At the time the church decided to keep the paint splattered across its doors to open a conversation about the importance of truth and reconciliation with Canada’s Indigenous people.

“When the church stood up and said, yes, this happened, yes, we understand, yes, we have work to do, that changed the narrative,” said Reverend Tony Snow, Indigenous Minister to the United Church of Canada.

In August, the church says a pair of vandals once again targeted the church, by painting over the red paint on its doors with a tan coloured paint.

Reverend Jake Van Pernis says he was disheartened by the attempt to erase the conversation about the reason behind the red paint.
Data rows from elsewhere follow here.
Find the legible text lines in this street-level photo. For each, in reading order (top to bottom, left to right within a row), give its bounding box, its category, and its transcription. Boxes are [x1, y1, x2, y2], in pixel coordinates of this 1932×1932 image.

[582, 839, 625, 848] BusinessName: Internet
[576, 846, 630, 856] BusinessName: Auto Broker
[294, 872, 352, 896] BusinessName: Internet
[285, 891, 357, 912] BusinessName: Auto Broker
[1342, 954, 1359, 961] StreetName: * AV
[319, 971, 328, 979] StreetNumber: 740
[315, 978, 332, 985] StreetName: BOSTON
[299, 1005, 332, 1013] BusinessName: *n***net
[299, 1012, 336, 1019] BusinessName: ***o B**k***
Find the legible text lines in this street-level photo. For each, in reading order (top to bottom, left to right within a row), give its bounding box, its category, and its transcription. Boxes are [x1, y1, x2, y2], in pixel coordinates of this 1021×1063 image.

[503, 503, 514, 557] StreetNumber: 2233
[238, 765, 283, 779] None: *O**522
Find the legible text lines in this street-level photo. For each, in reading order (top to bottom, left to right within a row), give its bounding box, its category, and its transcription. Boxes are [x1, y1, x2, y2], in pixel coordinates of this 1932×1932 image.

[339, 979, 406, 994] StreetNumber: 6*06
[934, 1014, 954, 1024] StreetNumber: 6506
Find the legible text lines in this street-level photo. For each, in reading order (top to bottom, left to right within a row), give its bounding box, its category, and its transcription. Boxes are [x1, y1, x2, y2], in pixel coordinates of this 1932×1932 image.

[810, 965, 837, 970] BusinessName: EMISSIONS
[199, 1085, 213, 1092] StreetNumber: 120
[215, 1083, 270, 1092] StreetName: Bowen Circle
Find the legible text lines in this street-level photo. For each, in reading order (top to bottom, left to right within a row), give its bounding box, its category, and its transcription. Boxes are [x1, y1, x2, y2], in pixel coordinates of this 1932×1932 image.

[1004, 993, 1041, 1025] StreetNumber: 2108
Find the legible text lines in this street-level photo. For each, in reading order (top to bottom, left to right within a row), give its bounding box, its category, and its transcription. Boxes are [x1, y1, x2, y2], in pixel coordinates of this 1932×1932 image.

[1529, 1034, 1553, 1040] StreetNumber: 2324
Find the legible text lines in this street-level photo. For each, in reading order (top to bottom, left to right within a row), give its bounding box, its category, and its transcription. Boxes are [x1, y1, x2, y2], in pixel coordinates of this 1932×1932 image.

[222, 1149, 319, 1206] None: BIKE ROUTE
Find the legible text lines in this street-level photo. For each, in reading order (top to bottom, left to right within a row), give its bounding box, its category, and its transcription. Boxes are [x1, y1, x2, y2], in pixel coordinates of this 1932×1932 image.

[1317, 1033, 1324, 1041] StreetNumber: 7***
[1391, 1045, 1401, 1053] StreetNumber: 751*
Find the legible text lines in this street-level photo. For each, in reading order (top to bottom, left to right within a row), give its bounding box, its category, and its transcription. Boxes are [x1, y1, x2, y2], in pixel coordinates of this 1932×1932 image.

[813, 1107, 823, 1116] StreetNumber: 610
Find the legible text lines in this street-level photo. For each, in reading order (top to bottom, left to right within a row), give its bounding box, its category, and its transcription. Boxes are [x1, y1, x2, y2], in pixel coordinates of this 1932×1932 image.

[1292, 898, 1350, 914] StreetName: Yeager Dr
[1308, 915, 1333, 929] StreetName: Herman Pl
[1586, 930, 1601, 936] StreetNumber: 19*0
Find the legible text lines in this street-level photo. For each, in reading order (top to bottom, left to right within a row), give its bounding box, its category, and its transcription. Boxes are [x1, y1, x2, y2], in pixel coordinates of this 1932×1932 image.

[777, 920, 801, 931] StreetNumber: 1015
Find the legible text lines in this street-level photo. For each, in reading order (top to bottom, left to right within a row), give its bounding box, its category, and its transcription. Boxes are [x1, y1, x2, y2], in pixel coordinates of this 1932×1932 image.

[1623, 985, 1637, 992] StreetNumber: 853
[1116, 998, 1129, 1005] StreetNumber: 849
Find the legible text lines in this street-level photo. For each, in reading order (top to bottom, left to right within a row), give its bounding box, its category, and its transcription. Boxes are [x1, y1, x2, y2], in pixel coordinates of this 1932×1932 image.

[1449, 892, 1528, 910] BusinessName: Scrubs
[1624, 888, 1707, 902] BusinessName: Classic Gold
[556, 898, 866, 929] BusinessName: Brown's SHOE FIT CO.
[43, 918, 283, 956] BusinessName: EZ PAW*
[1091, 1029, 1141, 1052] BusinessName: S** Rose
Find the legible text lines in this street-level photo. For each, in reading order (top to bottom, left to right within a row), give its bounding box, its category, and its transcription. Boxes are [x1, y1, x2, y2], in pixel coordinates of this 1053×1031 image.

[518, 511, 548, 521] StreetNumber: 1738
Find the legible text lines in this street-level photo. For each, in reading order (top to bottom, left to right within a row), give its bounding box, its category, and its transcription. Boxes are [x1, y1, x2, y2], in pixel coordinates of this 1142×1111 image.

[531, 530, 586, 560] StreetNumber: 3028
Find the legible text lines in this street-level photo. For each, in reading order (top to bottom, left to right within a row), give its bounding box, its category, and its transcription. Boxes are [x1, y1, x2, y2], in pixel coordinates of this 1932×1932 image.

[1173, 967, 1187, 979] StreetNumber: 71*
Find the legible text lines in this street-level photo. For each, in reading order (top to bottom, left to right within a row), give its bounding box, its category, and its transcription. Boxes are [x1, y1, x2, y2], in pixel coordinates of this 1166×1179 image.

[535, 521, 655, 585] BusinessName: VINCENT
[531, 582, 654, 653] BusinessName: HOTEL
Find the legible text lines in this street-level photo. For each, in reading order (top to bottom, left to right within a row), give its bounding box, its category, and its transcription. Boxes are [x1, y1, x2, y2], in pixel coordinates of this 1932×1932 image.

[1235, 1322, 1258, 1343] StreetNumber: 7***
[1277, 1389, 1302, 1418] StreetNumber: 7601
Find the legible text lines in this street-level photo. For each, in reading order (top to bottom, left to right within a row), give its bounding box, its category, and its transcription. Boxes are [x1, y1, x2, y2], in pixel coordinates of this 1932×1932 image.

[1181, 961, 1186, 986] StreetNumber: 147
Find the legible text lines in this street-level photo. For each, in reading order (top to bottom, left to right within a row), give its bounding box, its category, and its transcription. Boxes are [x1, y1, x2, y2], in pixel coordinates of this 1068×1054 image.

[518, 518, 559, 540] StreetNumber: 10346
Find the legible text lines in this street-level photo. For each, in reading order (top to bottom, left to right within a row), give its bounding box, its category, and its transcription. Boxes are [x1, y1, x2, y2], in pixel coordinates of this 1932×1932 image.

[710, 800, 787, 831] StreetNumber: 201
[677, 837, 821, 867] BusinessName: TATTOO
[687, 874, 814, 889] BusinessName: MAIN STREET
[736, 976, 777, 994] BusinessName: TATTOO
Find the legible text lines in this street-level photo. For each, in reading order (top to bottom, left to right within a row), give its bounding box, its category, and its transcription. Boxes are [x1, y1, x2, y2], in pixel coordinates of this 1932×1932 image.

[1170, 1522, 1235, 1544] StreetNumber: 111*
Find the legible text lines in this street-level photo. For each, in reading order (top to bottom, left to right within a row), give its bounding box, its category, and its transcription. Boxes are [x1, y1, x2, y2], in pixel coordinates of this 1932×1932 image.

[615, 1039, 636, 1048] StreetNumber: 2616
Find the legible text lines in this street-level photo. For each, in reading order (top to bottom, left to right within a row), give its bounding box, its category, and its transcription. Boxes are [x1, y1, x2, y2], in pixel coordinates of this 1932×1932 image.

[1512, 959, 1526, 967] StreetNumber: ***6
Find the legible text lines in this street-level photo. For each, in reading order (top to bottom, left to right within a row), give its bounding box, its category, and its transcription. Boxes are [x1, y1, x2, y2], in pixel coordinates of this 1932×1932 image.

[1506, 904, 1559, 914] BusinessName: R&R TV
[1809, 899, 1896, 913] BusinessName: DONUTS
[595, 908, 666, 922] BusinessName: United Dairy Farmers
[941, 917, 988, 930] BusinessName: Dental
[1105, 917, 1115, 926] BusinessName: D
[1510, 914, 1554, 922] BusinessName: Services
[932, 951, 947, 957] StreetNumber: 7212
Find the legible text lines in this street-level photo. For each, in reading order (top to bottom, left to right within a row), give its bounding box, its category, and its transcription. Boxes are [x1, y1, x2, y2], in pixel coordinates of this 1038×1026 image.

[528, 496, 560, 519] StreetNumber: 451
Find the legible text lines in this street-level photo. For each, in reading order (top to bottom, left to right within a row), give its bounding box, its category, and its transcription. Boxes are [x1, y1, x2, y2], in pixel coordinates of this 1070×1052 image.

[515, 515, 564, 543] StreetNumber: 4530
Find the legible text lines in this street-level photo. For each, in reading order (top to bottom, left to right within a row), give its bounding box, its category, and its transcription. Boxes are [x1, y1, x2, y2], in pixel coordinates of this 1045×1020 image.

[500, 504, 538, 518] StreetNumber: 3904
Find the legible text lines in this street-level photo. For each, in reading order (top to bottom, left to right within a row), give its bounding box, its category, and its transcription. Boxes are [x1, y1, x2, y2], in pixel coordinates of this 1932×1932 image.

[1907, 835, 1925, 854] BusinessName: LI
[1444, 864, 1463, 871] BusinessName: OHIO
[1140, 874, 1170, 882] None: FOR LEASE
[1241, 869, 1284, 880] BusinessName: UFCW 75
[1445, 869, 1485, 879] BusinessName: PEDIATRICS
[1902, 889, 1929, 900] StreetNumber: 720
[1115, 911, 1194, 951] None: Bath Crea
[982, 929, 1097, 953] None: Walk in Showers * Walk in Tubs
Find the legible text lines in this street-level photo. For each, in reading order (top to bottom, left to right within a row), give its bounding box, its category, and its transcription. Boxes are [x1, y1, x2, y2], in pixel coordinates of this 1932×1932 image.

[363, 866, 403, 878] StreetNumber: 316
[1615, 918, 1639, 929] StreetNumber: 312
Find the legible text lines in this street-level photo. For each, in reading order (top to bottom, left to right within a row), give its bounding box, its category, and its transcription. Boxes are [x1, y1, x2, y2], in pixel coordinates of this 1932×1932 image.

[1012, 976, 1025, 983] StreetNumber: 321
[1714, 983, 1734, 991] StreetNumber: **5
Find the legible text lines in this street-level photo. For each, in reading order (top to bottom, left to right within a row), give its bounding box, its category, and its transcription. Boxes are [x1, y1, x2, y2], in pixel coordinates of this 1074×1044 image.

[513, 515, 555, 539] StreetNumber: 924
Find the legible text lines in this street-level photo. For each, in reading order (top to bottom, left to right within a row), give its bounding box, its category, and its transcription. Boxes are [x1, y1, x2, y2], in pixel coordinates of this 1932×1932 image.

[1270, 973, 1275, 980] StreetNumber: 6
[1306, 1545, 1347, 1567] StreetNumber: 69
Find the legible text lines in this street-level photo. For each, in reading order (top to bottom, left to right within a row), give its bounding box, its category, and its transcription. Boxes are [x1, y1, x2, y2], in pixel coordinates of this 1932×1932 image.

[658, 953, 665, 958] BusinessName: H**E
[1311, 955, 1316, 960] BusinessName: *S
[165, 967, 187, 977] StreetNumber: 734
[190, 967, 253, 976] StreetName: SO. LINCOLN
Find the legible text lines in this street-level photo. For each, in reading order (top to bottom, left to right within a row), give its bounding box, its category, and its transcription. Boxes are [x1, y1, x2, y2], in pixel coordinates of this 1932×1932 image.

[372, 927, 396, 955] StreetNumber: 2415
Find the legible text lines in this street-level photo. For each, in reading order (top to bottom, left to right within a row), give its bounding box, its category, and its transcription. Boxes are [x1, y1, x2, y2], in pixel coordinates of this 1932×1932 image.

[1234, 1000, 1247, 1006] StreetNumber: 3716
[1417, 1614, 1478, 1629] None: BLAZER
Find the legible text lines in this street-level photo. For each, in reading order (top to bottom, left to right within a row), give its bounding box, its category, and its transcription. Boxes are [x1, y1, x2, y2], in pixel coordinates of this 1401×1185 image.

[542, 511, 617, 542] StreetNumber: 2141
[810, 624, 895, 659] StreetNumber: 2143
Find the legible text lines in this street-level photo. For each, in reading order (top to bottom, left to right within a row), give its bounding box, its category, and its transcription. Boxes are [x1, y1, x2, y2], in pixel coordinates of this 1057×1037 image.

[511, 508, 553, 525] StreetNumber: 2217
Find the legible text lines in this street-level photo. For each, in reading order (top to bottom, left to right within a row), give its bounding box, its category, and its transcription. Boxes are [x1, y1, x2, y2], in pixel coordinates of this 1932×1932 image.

He says following discussions, the church will repaint the doors to their original colour, which was a difficult decision.

“It was one that we took on prayerfully,” he said.

“It wasn't one that we just sort of rushed to. We did have ceremony and prayer before we entered into this and shared again that we still have this responsibility. And we're not shying away from the work of truth and reconciliation.”

Van Pernis says the church is working with an Indigenous artist to commemorate the significant event, to show it is committed to concrete change.

Paint left on doors of Grace Presbyterian Church in Calgary

“When this happened, we recognized that hey, maybe we need to step back and think through this,” he said.

“And so we thought a commemorative marker of some sort would be a way of reminding us of the journey that we’re on.”

ORANGE SHIRT DAY

Canada will celebrate the National Day for Truth and Reconciliation September 30th, also known as Orange Shirt Day.

It is a day the church plans to remember by hosting the Stardale Women’s Group to discuss the impact of residential schools and their legacy.

The group will air their film The Road which speaks to missing and murdered Indigenous women and girls.

The event goes Friday from 2:00-4:00 p.m.